I’m beginning a new project this month, to run through December. I’m going to learn how to train a Support Vector Machine (SVM) to categorize text, and then write a program that will automatically train the SVM using web searches generate training material. Once I’ve got a semblance of a working system, I’ll be building a ‘web game’ to evaluate the machine’s performance accuracy against human feedback. I hope that an automatically trained SVM will be able to catch references to current events in news and pop culture, and use those to assist in categorizing paragraphs of text.
I’ll be using SVMlight (or a related work from Thorsten Joachims of Cornell University) as the SVM backend. I just finished Probability, so the mathematics involved here are far beyond me; however, there is an SVM tutorial by Chris Burges out of Microsoft Research for those interested in the theory of SVMs.
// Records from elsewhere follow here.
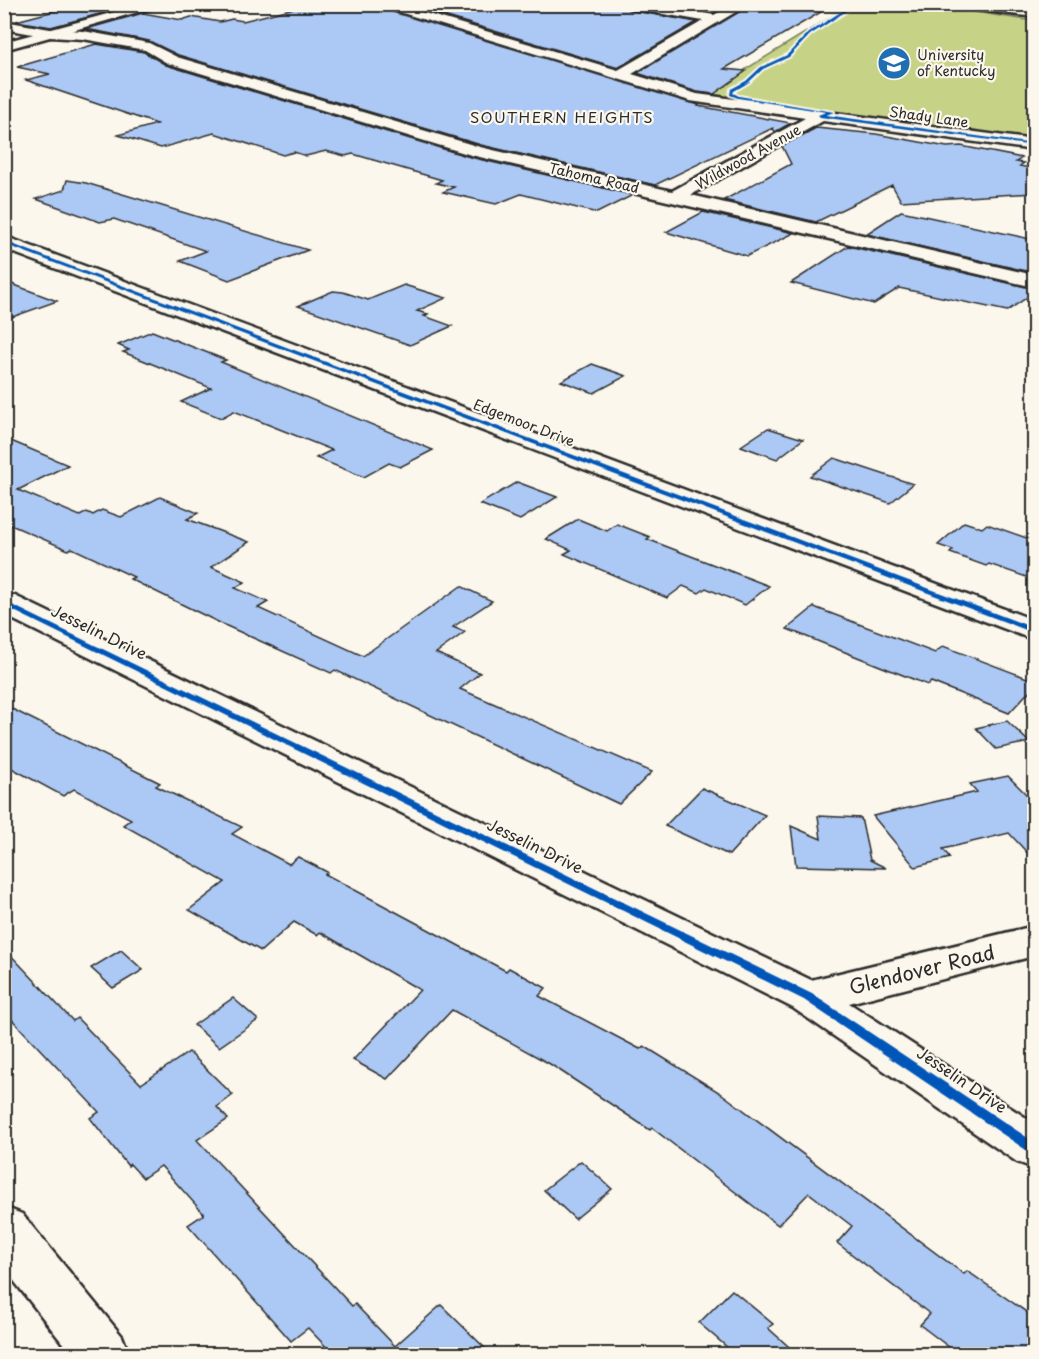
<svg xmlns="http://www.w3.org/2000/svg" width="1039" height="1359" font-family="'Playpen Sans',sans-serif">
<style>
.green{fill:#c6d387;stroke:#787f59;stroke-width:1.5}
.building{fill:#acc8f4;stroke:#2b2b2b;stroke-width:1.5}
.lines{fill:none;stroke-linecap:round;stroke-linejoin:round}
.minor-casing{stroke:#2b2b2b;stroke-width:5}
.major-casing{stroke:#2b2b2b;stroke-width:5}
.minor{fill:#fbf7ec;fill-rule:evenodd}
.major{fill:#fbf7ec;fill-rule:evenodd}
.cycleway-casing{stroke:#fbf7ec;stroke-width:4}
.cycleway{fill:#0057b8;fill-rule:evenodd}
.labels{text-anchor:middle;stroke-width:4.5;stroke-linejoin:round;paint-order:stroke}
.far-poi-label{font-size:14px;fill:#2b2b2b;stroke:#fbf7ec;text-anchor:start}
.far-street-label{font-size:14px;fill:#2b2b2b;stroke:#fbf7ec}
.far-neighbourhood-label{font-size:15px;letter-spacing:1.5px;fill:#2b2b2b;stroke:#fbf7ec}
.street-label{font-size:16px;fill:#2b2b2b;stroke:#fbf7ec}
.near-street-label{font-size:20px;fill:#2b2b2b;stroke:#fbf7ec}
</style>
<rect width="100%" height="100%" fill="#fbf7ec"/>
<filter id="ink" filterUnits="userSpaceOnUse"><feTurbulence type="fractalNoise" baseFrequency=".0167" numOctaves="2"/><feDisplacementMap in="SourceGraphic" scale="12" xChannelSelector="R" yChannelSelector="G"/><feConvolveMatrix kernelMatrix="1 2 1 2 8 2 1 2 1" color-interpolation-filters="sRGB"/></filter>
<g filter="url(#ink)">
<!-- green -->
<path class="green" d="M850,5h79l105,16v122l-335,-45z"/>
<!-- building -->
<path class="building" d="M81,4h33v4l4,1 -67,18 -35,-6z
M310,4h61l328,101 -1,1 93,17 -16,9 -2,-4 -118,57 -174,-40 -303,-90 -29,-14 -63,-12 57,-16 39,7 9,-3 29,5 12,-3 11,2z
M404,4h217l8,6 68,12 -79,46z
M668,4h60l-14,9z
M751,4h84l-16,8h2l-97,57 22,2 -32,23 -17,-2 -60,-19z
M96,44l48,8 22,13 304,92 163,38 -36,18 -76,-19 -25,10 -53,-12 11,-5 -18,-4 6,-3 -89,-26 -8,2 -19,-5 -20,5 -12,-4 -11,3 -69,-22 -53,15 -43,-13 39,-11 -131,-44 24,-6 -33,-7z
M816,128l60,6 71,13 14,-1 61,12 -6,4 8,1 -4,3 15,3v24l-134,8 -9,-16 -76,37 -92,-22 67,-36 -9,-18z
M67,180l19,3 222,67 -79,30 -49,-19 26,-10 -92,-32 -14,3 -64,-23 28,-9z
M901,211l134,29v33l-169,-39z
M703,212l91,21 -47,23 -81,-24z
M848,246l187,43v3l-28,19 -108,-23 -25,16 -83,-21z
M4,281l53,20 -53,19z
M404,285l42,13 -29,13 11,3 -4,2 28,10 -42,19 -112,-39 35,-15 10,1 25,8z
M152,331l74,29 -5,2 212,88 -33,17 -11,-4 -25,14 -48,-19 16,-8 -98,-39 -13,7 -40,-16 30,-14 -88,-36 6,-2 -11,-5z
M592,364l34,12 -32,17 -33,-12z
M768,428l35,11 -26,20 -36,-13z
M4,438l64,27 -50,25 62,26 7,-4 6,3 9,-5 19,7 39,-20 38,16 -11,6 62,23 -38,25 34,15 -10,6 33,14 -10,6 105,48 98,-70 31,15 -39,26 12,5 -29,21 44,20 -20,16 192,83 -33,32 -284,-134 -4,3 -111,-50 -90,-44 4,-2 -62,-29 -4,2 -64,-28z
M834,458l79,26 -23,19 -80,-27z
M517,482l40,15 -37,23 -40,-16z
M578,519l29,12 10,-7 33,13 -3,2 122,47 -24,19 -39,-17 -7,5 -16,-7 -16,12 -103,-44 7,-4 -25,-11z
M964,522l18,6 5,-4 48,17v39l-46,-16 -3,2 -36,-13 3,-3 -15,-5z
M814,607l121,46 8,-7 92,35v4l-26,28 -78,-31 -3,3 -141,-56z
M4,705l156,78 -4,3 86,41 -10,7 57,30 9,-7 29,15 -2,2 181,97 3,-3 37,20 -7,8 101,53 4,-3 78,48 242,180 3,-3 68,47v36h-77l-38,-29 10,-11 -93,-71 15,-17 -43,-33 -31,32 -126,-97 -2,2 -100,-66 -98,-54 -65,69 -34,-19 67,-70 -100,-58 -3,3 -23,-13 -33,29 -72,-41 36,-28 -102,-57 8,-6 -57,-30 -11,7 -59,-32z
M1007,721l22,21 -33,7 -20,-21z
M1008,776l27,27v58l-26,-28 -66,16 7,9 -35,9 -42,-51 104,-24 -7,-8z
M702,788l63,27 -36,40 -64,-29z
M818,816l43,2 9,42 16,8 -90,-2 -5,-40 30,13z
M4,948l69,73 4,-3 64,66 48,-32 44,43 -16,12 11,12 -31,21 155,166 3,-2 40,42 46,-41 50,49h-158l-25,-26 -17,13 -103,-116 16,-11 -43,-48 -18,12 -13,-14 -2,2 -38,-48 9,-6 -95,-101z
M121,950l22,20 -30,18 -22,-20z
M233,998l25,22 -39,27 -25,-22z
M581,1161l31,28 -37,30 -31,-29z
M732,1290l41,34 -5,4 29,26h-62l-36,-31z"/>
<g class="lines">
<!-- minor casing -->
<g class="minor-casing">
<path id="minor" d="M373,4h21l224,66 85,-49 -74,-13 -6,-4h30l61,11 19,-11h16l-117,70 65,20 337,46v10l-211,-29 -132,74 343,80v12l-563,-132 -304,-92 -22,-13 -62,-11 -33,-2 -46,-8v-8l46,8 33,2 66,12 28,14 303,90 192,44 133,-73 -115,-17z
M957,4h40l37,5v8l-71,-9z
M4,236l1030,384v20l-1030,-391z
M4,594l11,2 796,384 223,-54v30l-185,47 185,120v45l-17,-6 -224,-154 -789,-393z
M4,1207l18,7 100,122 7,18h-58l-67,-86z"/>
</g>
<!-- major casing -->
<g class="major-casing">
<path id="major" d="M144,4h22l-162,46v-8z"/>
</g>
<!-- minor -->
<use href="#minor" class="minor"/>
<!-- major -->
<use href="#major" class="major"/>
<!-- cycleway casing -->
<g class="cycleway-casing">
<path id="cycleway" d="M853,4h4l-47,31 -21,22 -26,12 -15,14 -14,8 -1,2 6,3 95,16 -8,3 208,29v2l-214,-29 -2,-2 8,-3 -88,-14 -8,-3 1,-6 15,-8 15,-14 26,-12 21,-22z
M4,241l1030,387v5l-1030,-389z
M4,601l808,393 222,148v11l-5,-1 -225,-152 -800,-394z"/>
</g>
<!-- cycleway -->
<use href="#cycleway" class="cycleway"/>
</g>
</g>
<!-- icons -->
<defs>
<g id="university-disc" transform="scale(1.725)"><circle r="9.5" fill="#1f6fb2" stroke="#fbf7ec"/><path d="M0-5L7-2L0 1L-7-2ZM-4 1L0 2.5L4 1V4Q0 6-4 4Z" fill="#fff"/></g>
</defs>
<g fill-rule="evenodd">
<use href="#university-disc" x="894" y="63"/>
</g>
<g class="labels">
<!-- far-poi labels -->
<g class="far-poi-label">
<text x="917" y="60">University<tspan x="917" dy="16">of Kentucky</tspan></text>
</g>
<!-- far-street labels -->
<g class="far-street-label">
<text transform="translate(929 117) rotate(8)" y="5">Shady Lane</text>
<text transform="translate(748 157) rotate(-29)" y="5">Wildwood Avenue</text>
<text transform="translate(594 178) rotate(13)" y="5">Tahoma Road</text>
<text transform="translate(524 423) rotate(21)" y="5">Edgemoor Drive</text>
</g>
<!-- far-neighbourhood labels -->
<g class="far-neighbourhood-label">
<text x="562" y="123">SOUTHERN HEIGHTS</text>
</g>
<!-- street labels -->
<g class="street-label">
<text transform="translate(99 632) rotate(26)" y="6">Jesselin Drive</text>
<text transform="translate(535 846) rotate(26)" y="6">Jesselin Drive</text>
<text transform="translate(962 1080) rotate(34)" y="6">Jesselin Drive</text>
</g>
<!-- near-street labels -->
<g class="near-street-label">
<text transform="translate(922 970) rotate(-14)" y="7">Glendover Road</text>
</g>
</g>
<!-- margin -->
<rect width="1039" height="1359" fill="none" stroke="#fbf7ec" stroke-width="24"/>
<rect x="12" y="12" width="1015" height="1335" fill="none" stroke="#2b2b2b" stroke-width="2" filter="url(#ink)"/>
</svg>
My first challenge of this project is learning how to represent a text document as a vector. The most common representation (and the one used in the Inductive SVM example on Joachims’ page) is a Bag-of-Words or BOW. There’s a tutorial covering variations on the BOW model by José María Gómez Hidalgo of the Universidad Europea de Madrid. Basically, you build a dictionary for the categorization domain and then assign a value to each word based on whether it is in the document or not: Zero if the word does not appear, and either a one or a weighted value if it does. I think I will begin with a simple binary document representation while I work out the program flow, and tweak the representation later to see if it improves my results.